» **Task description**:
Word for word, the records below are to be set down again.

» **Dataset records**:
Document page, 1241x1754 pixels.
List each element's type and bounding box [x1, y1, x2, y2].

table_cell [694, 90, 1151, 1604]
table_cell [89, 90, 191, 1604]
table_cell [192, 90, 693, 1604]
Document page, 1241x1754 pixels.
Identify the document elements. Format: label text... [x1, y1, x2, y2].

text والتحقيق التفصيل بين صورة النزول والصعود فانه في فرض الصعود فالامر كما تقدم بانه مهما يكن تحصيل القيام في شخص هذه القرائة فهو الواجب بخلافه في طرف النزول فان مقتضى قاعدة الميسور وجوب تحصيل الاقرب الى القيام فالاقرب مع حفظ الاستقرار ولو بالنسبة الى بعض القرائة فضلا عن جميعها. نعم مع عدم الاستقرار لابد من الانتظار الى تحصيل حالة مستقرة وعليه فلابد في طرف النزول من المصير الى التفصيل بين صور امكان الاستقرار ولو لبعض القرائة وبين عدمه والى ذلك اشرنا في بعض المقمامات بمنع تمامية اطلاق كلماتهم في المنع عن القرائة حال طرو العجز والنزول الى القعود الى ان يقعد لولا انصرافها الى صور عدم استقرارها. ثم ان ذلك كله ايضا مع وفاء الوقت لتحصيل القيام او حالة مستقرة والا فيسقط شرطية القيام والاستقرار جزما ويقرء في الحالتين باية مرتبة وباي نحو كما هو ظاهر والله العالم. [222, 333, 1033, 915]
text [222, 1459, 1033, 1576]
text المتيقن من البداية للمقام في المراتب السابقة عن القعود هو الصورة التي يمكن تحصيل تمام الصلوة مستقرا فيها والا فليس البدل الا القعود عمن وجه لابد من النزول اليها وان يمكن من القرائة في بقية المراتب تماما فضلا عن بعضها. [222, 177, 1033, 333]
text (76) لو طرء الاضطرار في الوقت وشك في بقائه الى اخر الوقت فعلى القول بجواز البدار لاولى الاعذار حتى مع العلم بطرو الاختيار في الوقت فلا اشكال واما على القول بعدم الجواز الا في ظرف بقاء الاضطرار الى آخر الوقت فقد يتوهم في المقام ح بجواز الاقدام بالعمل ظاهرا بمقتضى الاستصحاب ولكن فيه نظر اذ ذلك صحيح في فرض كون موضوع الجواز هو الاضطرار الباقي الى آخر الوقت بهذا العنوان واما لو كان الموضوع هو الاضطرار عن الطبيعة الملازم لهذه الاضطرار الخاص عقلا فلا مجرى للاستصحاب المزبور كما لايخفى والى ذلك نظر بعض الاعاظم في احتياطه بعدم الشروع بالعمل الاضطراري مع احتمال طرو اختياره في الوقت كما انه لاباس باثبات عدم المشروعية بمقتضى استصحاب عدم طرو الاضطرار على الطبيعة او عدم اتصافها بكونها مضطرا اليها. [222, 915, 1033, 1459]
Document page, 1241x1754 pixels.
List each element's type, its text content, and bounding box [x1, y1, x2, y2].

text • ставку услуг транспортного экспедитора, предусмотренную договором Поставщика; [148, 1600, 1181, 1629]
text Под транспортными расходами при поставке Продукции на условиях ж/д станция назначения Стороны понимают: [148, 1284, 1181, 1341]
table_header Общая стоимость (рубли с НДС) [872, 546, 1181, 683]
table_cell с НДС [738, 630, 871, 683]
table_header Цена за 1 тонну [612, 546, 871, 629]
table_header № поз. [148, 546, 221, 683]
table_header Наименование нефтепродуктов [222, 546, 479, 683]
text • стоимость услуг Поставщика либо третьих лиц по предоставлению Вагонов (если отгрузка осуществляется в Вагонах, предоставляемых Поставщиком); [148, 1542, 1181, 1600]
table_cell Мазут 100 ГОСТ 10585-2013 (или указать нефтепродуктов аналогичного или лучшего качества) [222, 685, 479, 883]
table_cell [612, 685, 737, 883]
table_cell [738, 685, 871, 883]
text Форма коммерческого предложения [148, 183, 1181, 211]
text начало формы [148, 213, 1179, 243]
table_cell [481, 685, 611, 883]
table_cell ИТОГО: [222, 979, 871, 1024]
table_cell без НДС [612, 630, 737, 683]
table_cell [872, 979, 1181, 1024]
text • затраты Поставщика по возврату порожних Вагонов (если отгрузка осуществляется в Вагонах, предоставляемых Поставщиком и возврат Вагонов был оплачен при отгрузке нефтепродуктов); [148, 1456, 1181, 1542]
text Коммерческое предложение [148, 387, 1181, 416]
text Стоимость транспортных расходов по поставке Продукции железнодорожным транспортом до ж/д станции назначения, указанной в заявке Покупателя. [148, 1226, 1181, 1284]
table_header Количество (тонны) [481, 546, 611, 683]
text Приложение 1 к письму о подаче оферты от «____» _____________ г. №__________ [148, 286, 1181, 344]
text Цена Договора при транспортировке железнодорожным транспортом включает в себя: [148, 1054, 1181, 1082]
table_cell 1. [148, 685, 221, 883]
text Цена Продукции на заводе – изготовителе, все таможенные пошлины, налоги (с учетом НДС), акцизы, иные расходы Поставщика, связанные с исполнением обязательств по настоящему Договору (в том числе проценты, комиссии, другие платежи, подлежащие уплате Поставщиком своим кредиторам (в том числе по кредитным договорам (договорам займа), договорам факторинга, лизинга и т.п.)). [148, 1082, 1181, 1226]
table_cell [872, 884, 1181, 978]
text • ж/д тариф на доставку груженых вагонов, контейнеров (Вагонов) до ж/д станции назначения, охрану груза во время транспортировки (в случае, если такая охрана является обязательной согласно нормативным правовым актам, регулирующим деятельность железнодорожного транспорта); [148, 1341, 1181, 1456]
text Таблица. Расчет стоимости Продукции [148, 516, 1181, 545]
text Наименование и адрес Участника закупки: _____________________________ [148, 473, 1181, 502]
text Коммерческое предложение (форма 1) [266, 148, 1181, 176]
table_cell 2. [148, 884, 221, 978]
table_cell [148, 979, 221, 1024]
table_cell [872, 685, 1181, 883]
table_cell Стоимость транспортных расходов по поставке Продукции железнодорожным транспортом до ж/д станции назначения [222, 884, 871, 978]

» **Exercise solution**:
Document page, 1241x1754 pixels.
List each element's type and bounding box [x1, y1, x2, y2].

table_cell [694, 90, 1151, 1604]
table_cell [89, 90, 191, 1604]
table_cell [192, 90, 693, 1604]
Document page, 1241x1754 pixels.
Identify the document elements. Format: label text... [x1, y1, x2, y2].

text والتحقيق التفصيل بين صورة النزول والصعود فانه في فرض الصعود فالامر كما تقدم بانه مهما يكن تحصيل القيام في شخص هذه القرائة فهو الواجب بخلافه في طرف النزول فان مقتضى قاعدة الميسور وجوب تحصيل الاقرب الى القيام فالاقرب مع حفظ الاستقرار ولو بالنسبة الى بعض القرائة فضلا عن جميعها. نعم مع عدم الاستقرار لابد من الانتظار الى تحصيل حالة مستقرة وعليه فلابد في طرف النزول من المصير الى التفصيل بين صور امكان الاستقرار ولو لبعض القرائة وبين عدمه والى ذلك اشرنا في بعض المقمامات بمنع تمامية اطلاق كلماتهم في المنع عن القرائة حال طرو العجز والنزول الى القعود الى ان يقعد لولا انصرافها الى صور عدم استقرارها. ثم ان ذلك كله ايضا مع وفاء الوقت لتحصيل القيام او حالة مستقرة والا فيسقط شرطية القيام والاستقرار جزما ويقرء في الحالتين باية مرتبة وباي نحو كما هو ظاهر والله العالم. [222, 333, 1033, 915]
text [222, 1459, 1033, 1576]
text المتيقن من البداية للمقام في المراتب السابقة عن القعود هو الصورة التي يمكن تحصيل تمام الصلوة مستقرا فيها والا فليس البدل الا القعود عمن وجه لابد من النزول اليها وان يمكن من القرائة في بقية المراتب تماما فضلا عن بعضها. [222, 177, 1033, 333]
text (76) لو طرء الاضطرار في الوقت وشك في بقائه الى اخر الوقت فعلى القول بجواز البدار لاولى الاعذار حتى مع العلم بطرو الاختيار في الوقت فلا اشكال واما على القول بعدم الجواز الا في ظرف بقاء الاضطرار الى آخر الوقت فقد يتوهم في المقام ح بجواز الاقدام بالعمل ظاهرا بمقتضى الاستصحاب ولكن فيه نظر اذ ذلك صحيح في فرض كون موضوع الجواز هو الاضطرار الباقي الى آخر الوقت بهذا العنوان واما لو كان الموضوع هو الاضطرار عن الطبيعة الملازم لهذه الاضطرار الخاص عقلا فلا مجرى للاستصحاب المزبور كما لايخفى والى ذلك نظر بعض الاعاظم في احتياطه بعدم الشروع بالعمل الاضطراري مع احتمال طرو اختياره في الوقت كما انه لاباس باثبات عدم المشروعية بمقتضى استصحاب عدم طرو الاضطرار على الطبيعة او عدم اتصافها بكونها مضطرا اليها. [222, 915, 1033, 1459]
Document page, 1241x1754 pixels.
List each element's type, its text content, and bounding box [x1, y1, x2, y2].

text • ставку услуг транспортного экспедитора, предусмотренную договором Поставщика; [148, 1600, 1181, 1629]
text Под транспортными расходами при поставке Продукции на условиях ж/д станция назначения Стороны понимают: [148, 1284, 1181, 1341]
table_header Общая стоимость (рубли с НДС) [872, 546, 1181, 683]
table_cell с НДС [738, 630, 871, 683]
table_header Цена за 1 тонну [612, 546, 871, 629]
table_header № поз. [148, 546, 221, 683]
table_header Наименование нефтепродуктов [222, 546, 479, 683]
text • стоимость услуг Поставщика либо третьих лиц по предоставлению Вагонов (если отгрузка осуществляется в Вагонах, предоставляемых Поставщиком); [148, 1542, 1181, 1600]
table_cell Мазут 100 ГОСТ 10585-2013 (или указать нефтепродуктов аналогичного или лучшего качества) [222, 685, 479, 883]
table_cell [612, 685, 737, 883]
table_cell [738, 685, 871, 883]
text Форма коммерческого предложения [148, 183, 1181, 211]
text начало формы [148, 213, 1179, 243]
table_cell [481, 685, 611, 883]
table_cell ИТОГО: [222, 979, 871, 1024]
table_cell без НДС [612, 630, 737, 683]
table_cell [872, 979, 1181, 1024]
text • затраты Поставщика по возврату порожних Вагонов (если отгрузка осуществляется в Вагонах, предоставляемых Поставщиком и возврат Вагонов был оплачен при отгрузке нефтепродуктов); [148, 1456, 1181, 1542]
text Коммерческое предложение [148, 387, 1181, 416]
text Стоимость транспортных расходов по поставке Продукции железнодорожным транспортом до ж/д станции назначения, указанной в заявке Покупателя. [148, 1226, 1181, 1284]
table_header Количество (тонны) [481, 546, 611, 683]
text Приложение 1 к письму о подаче оферты от «____» _____________ г. №__________ [148, 286, 1181, 344]
text Цена Договора при транспортировке железнодорожным транспортом включает в себя: [148, 1054, 1181, 1082]
table_cell 1. [148, 685, 221, 883]
text Цена Продукции на заводе – изготовителе, все таможенные пошлины, налоги (с учетом НДС), акцизы, иные расходы Поставщика, связанные с исполнением обязательств по настоящему Договору (в том числе проценты, комиссии, другие платежи, подлежащие уплате Поставщиком своим кредиторам (в том числе по кредитным договорам (договорам займа), договорам факторинга, лизинга и т.п.)). [148, 1082, 1181, 1226]
table_cell [872, 884, 1181, 978]
text • ж/д тариф на доставку груженых вагонов, контейнеров (Вагонов) до ж/д станции назначения, охрану груза во время транспортировки (в случае, если такая охрана является обязательной согласно нормативным правовым актам, регулирующим деятельность железнодорожного транспорта); [148, 1341, 1181, 1456]
text Таблица. Расчет стоимости Продукции [148, 516, 1181, 545]
text Наименование и адрес Участника закупки: _____________________________ [148, 473, 1181, 502]
text Коммерческое предложение (форма 1) [266, 148, 1181, 176]
table_cell 2. [148, 884, 221, 978]
table_cell [148, 979, 221, 1024]
table_cell [872, 685, 1181, 883]
table_cell Стоимость транспортных расходов по поставке Продукции железнодорожным транспортом до ж/д станции назначения [222, 884, 871, 978]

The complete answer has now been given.